• [WORK TO DO] Rewrite the lines of every row below as a numbered list, leaving out any blank lines.

# START OF RECORD EXTRACTS

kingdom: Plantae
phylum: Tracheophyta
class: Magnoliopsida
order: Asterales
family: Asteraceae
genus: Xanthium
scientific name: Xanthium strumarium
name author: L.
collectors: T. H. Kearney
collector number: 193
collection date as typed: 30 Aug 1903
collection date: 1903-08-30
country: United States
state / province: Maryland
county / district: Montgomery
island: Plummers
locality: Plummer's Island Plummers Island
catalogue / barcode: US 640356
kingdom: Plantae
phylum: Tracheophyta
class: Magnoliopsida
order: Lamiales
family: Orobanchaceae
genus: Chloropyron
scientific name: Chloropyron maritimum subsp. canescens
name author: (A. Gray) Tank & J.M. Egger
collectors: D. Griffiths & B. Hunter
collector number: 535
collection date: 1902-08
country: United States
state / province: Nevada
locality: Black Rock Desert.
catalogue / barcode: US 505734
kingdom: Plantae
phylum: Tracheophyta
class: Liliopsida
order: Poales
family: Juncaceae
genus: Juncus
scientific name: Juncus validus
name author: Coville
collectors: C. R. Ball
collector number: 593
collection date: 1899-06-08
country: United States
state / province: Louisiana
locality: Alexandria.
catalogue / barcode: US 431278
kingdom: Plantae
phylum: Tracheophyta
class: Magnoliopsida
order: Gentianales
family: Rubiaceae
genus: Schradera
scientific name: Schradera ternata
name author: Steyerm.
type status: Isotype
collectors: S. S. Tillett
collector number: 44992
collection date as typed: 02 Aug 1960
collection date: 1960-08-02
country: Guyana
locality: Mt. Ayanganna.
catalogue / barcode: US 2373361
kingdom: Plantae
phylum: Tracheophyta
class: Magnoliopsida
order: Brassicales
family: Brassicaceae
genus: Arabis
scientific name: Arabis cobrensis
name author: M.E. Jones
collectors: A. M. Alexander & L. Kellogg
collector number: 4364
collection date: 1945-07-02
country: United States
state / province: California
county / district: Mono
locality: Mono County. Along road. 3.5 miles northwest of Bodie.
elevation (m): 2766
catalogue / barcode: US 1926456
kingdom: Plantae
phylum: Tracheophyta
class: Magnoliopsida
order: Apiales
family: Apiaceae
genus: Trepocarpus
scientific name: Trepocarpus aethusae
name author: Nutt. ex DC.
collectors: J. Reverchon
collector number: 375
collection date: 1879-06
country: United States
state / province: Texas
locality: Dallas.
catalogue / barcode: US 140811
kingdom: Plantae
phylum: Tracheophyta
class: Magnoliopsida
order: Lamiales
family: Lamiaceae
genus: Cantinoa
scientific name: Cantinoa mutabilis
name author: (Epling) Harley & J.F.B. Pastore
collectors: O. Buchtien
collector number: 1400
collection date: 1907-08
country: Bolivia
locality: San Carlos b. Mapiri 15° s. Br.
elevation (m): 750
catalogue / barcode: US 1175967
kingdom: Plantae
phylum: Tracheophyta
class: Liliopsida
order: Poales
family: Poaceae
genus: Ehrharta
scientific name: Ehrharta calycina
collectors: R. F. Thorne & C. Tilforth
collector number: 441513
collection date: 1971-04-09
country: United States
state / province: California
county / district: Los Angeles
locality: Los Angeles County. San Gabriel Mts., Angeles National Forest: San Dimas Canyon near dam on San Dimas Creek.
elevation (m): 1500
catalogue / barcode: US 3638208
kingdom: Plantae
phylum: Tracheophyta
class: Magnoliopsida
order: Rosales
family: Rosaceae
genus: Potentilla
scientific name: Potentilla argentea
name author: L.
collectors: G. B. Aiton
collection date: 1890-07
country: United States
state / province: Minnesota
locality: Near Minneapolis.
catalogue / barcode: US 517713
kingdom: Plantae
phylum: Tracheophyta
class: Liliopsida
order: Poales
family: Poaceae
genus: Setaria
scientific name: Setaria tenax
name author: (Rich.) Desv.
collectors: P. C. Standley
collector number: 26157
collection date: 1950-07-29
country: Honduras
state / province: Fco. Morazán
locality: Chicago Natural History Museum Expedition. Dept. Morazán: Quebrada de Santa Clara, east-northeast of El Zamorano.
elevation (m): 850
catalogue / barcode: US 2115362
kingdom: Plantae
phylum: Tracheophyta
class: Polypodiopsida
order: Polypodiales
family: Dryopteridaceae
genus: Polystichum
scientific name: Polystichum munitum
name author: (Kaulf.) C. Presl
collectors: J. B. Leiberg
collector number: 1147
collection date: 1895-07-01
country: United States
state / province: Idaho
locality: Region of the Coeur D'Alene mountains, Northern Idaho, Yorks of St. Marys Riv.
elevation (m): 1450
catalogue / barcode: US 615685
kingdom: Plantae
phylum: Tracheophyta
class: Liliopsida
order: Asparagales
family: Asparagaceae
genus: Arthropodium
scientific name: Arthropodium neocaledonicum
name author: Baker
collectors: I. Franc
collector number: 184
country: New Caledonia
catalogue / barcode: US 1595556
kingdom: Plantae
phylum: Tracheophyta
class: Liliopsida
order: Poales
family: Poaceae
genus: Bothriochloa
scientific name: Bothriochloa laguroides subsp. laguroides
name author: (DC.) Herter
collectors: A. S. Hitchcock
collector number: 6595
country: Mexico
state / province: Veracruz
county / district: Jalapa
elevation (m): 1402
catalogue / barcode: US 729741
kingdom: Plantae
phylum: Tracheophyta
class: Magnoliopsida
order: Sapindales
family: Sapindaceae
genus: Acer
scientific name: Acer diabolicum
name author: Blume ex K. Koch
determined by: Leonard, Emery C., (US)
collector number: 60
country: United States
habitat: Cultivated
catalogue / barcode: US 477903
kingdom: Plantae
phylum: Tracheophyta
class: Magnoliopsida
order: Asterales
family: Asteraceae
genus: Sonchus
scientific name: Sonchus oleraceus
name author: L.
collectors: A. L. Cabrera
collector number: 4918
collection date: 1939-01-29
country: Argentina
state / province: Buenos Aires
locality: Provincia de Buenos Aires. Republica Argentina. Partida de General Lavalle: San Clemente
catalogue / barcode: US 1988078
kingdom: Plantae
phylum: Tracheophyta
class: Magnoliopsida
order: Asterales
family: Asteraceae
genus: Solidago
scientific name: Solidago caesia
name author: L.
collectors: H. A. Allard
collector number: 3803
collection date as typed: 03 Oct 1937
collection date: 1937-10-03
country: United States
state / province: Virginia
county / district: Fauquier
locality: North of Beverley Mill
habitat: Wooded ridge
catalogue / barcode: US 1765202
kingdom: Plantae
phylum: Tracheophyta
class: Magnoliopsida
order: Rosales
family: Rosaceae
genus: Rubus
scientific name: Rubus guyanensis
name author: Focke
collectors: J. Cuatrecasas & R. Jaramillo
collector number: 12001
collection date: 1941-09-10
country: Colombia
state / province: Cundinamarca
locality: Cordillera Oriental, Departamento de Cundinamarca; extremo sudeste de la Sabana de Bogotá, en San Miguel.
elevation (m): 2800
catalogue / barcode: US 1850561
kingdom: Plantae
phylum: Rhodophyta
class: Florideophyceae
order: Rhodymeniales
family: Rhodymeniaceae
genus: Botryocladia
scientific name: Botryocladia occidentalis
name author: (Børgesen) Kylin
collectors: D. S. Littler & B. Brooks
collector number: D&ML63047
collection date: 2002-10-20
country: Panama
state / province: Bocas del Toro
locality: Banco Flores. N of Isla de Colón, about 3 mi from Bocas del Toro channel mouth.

# END OF RECORD EXTRACTS

• [REPLY]
1. kingdom: Plantae
2. phylum: Tracheophyta
3. class: Magnoliopsida
4. order: Asterales
5. family: Asteraceae
6. genus: Xanthium
7. scientific name: Xanthium strumarium
8. name author: L.
9. collectors: T. H. Kearney
10. collector number: 193
11. collection date as typed: 30 Aug 1903
12. collection date: 1903-08-30
13. country: United States
14. state / province: Maryland
15. county / district: Montgomery
16. island: Plummers
17. locality: Plummer's Island Plummers Island
18. catalogue / barcode: US 640356
19. kingdom: Plantae
20. phylum: Tracheophyta
21. class: Magnoliopsida
22. order: Lamiales
23. family: Orobanchaceae
24. genus: Chloropyron
25. scientific name: Chloropyron maritimum subsp. canescens
26. name author: (A. Gray) Tank & J.M. Egger
27. collectors: D. Griffiths & B. Hunter
28. collector number: 535
29. collection date: 1902-08
30. country: United States
31. state / province: Nevada
32. locality: Black Rock Desert.
33. catalogue / barcode: US 505734
34. kingdom: Plantae
35. phylum: Tracheophyta
36. class: Liliopsida
37. order: Poales
38. family: Juncaceae
39. genus: Juncus
40. scientific name: Juncus validus
41. name author: Coville
42. collectors: C. R. Ball
43. collector number: 593
44. collection date: 1899-06-08
45. country: United States
46. state / province: Louisiana
47. locality: Alexandria.
48. catalogue / barcode: US 431278
49. kingdom: Plantae
50. phylum: Tracheophyta
51. class: Magnoliopsida
52. order: Gentianales
53. family: Rubiaceae
54. genus: Schradera
55. scientific name: Schradera ternata
56. name author: Steyerm.
57. type status: Isotype
58. collectors: S. S. Tillett
59. collector number: 44992
60. collection date as typed: 02 Aug 1960
61. collection date: 1960-08-02
62. country: Guyana
63. locality: Mt. Ayanganna.
64. catalogue / barcode: US 2373361
65. kingdom: Plantae
66. phylum: Tracheophyta
67. class: Magnoliopsida
68. order: Brassicales
69. family: Brassicaceae
70. genus: Arabis
71. scientific name: Arabis cobrensis
72. name author: M.E. Jones
73. collectors: A. M. Alexander & L. Kellogg
74. collector number: 4364
75. collection date: 1945-07-02
76. country: United States
77. state / province: California
78. county / district: Mono
79. locality: Mono County. Along road. 3.5 miles northwest of Bodie.
80. elevation (m): 2766
81. catalogue / barcode: US 1926456
82. kingdom: Plantae
83. phylum: Tracheophyta
84. class: Magnoliopsida
85. order: Apiales
86. family: Apiaceae
87. genus: Trepocarpus
88. scientific name: Trepocarpus aethusae
89. name author: Nutt. ex DC.
90. collectors: J. Reverchon
91. collector number: 375
92. collection date: 1879-06
93. country: United States
94. state / province: Texas
95. locality: Dallas.
96. catalogue / barcode: US 140811
97. kingdom: Plantae
98. phylum: Tracheophyta
99. class: Magnoliopsida
100. order: Lamiales
101. family: Lamiaceae
102. genus: Cantinoa
103. scientific name: Cantinoa mutabilis
104. name author: (Epling) Harley & J.F.B. Pastore
105. collectors: O. Buchtien
106. collector number: 1400
107. collection date: 1907-08
108. country: Bolivia
109. locality: San Carlos b. Mapiri 15° s. Br.
110. elevation (m): 750
111. catalogue / barcode: US 1175967
112. kingdom: Plantae
113. phylum: Tracheophyta
114. class: Liliopsida
115. order: Poales
116. family: Poaceae
117. genus: Ehrharta
118. scientific name: Ehrharta calycina
119. collectors: R. F. Thorne & C. Tilforth
120. collector number: 441513
121. collection date: 1971-04-09
122. country: United States
123. state / province: California
124. county / district: Los Angeles
125. locality: Los Angeles County. San Gabriel Mts., Angeles National Forest: San Dimas Canyon near dam on San Dimas Creek.
126. elevation (m): 1500
127. catalogue / barcode: US 3638208
128. kingdom: Plantae
129. phylum: Tracheophyta
130. class: Magnoliopsida
131. order: Rosales
132. family: Rosaceae
133. genus: Potentilla
134. scientific name: Potentilla argentea
135. name author: L.
136. collectors: G. B. Aiton
137. collection date: 1890-07
138. country: United States
139. state / province: Minnesota
140. locality: Near Minneapolis.
141. catalogue / barcode: US 517713
142. kingdom: Plantae
143. phylum: Tracheophyta
144. class: Liliopsida
145. order: Poales
146. family: Poaceae
147. genus: Setaria
148. scientific name: Setaria tenax
149. name author: (Rich.) Desv.
150. collectors: P. C. Standley
151. collector number: 26157
152. collection date: 1950-07-29
153. country: Honduras
154. state / province: Fco. Morazán
155. locality: Chicago Natural History Museum Expedition. Dept. Morazán: Quebrada de Santa Clara, east-northeast of El Zamorano.
156. elevation (m): 850
157. catalogue / barcode: US 2115362
158. kingdom: Plantae
159. phylum: Tracheophyta
160. class: Polypodiopsida
161. order: Polypodiales
162. family: Dryopteridaceae
163. genus: Polystichum
164. scientific name: Polystichum munitum
165. name author: (Kaulf.) C. Presl
166. collectors: J. B. Leiberg
167. collector number: 1147
168. collection date: 1895-07-01
169. country: United States
170. state / province: Idaho
171. locality: Region of the Coeur D'Alene mountains, Northern Idaho, Yorks of St. Marys Riv.
172. elevation (m): 1450
173. catalogue / barcode: US 615685
174. kingdom: Plantae
175. phylum: Tracheophyta
176. class: Liliopsida
177. order: Asparagales
178. family: Asparagaceae
179. genus: Arthropodium
180. scientific name: Arthropodium neocaledonicum
181. name author: Baker
182. collectors: I. Franc
183. collector number: 184
184. country: New Caledonia
185. catalogue / barcode: US 1595556
186. kingdom: Plantae
187. phylum: Tracheophyta
188. class: Liliopsida
189. order: Poales
190. family: Poaceae
191. genus: Bothriochloa
192. scientific name: Bothriochloa laguroides subsp. laguroides
193. name author: (DC.) Herter
194. collectors: A. S. Hitchcock
195. collector number: 6595
196. country: Mexico
197. state / province: Veracruz
198. county / district: Jalapa
199. elevation (m): 1402
200. catalogue / barcode: US 729741
201. kingdom: Plantae
202. phylum: Tracheophyta
203. class: Magnoliopsida
204. order: Sapindales
205. family: Sapindaceae
206. genus: Acer
207. scientific name: Acer diabolicum
208. name author: Blume ex K. Koch
209. determined by: Leonard, Emery C., (US)
210. collector number: 60
211. country: United States
212. habitat: Cultivated
213. catalogue / barcode: US 477903
214. kingdom: Plantae
215. phylum: Tracheophyta
216. class: Magnoliopsida
217. order: Asterales
218. family: Asteraceae
219. genus: Sonchus
220. scientific name: Sonchus oleraceus
221. name author: L.
222. collectors: A. L. Cabrera
223. collector number: 4918
224. collection date: 1939-01-29
225. country: Argentina
226. state / province: Buenos Aires
227. locality: Provincia de Buenos Aires. Republica Argentina. Partida de General Lavalle: San Clemente
228. catalogue / barcode: US 1988078
229. kingdom: Plantae
230. phylum: Tracheophyta
231. class: Magnoliopsida
232. order: Asterales
233. family: Asteraceae
234. genus: Solidago
235. scientific name: Solidago caesia
236. name author: L.
237. collectors: H. A. Allard
238. collector number: 3803
239. collection date as typed: 03 Oct 1937
240. collection date: 1937-10-03
241. country: United States
242. state / province: Virginia
243. county / district: Fauquier
244. locality: North of Beverley Mill
245. habitat: Wooded ridge
246. catalogue / barcode: US 1765202
247. kingdom: Plantae
248. phylum: Tracheophyta
249. class: Magnoliopsida
250. order: Rosales
251. family: Rosaceae
252. genus: Rubus
253. scientific name: Rubus guyanensis
254. name author: Focke
255. collectors: J. Cuatrecasas & R. Jaramillo
256. collector number: 12001
257. collection date: 1941-09-10
258. country: Colombia
259. state / province: Cundinamarca
260. locality: Cordillera Oriental, Departamento de Cundinamarca; extremo sudeste de la Sabana de Bogotá, en San Miguel.
261. elevation (m): 2800
262. catalogue / barcode: US 1850561
263. kingdom: Plantae
264. phylum: Rhodophyta
265. class: Florideophyceae
266. order: Rhodymeniales
267. family: Rhodymeniaceae
268. genus: Botryocladia
269. scientific name: Botryocladia occidentalis
270. name author: (Børgesen) Kylin
271. collectors: D. S. Littler & B. Brooks
272. collector number: D&ML63047
273. collection date: 2002-10-20
274. country: Panama
275. state / province: Bocas del Toro
276. locality: Banco Flores. N of Isla de Colón, about 3 mi from Bocas del Toro channel mouth.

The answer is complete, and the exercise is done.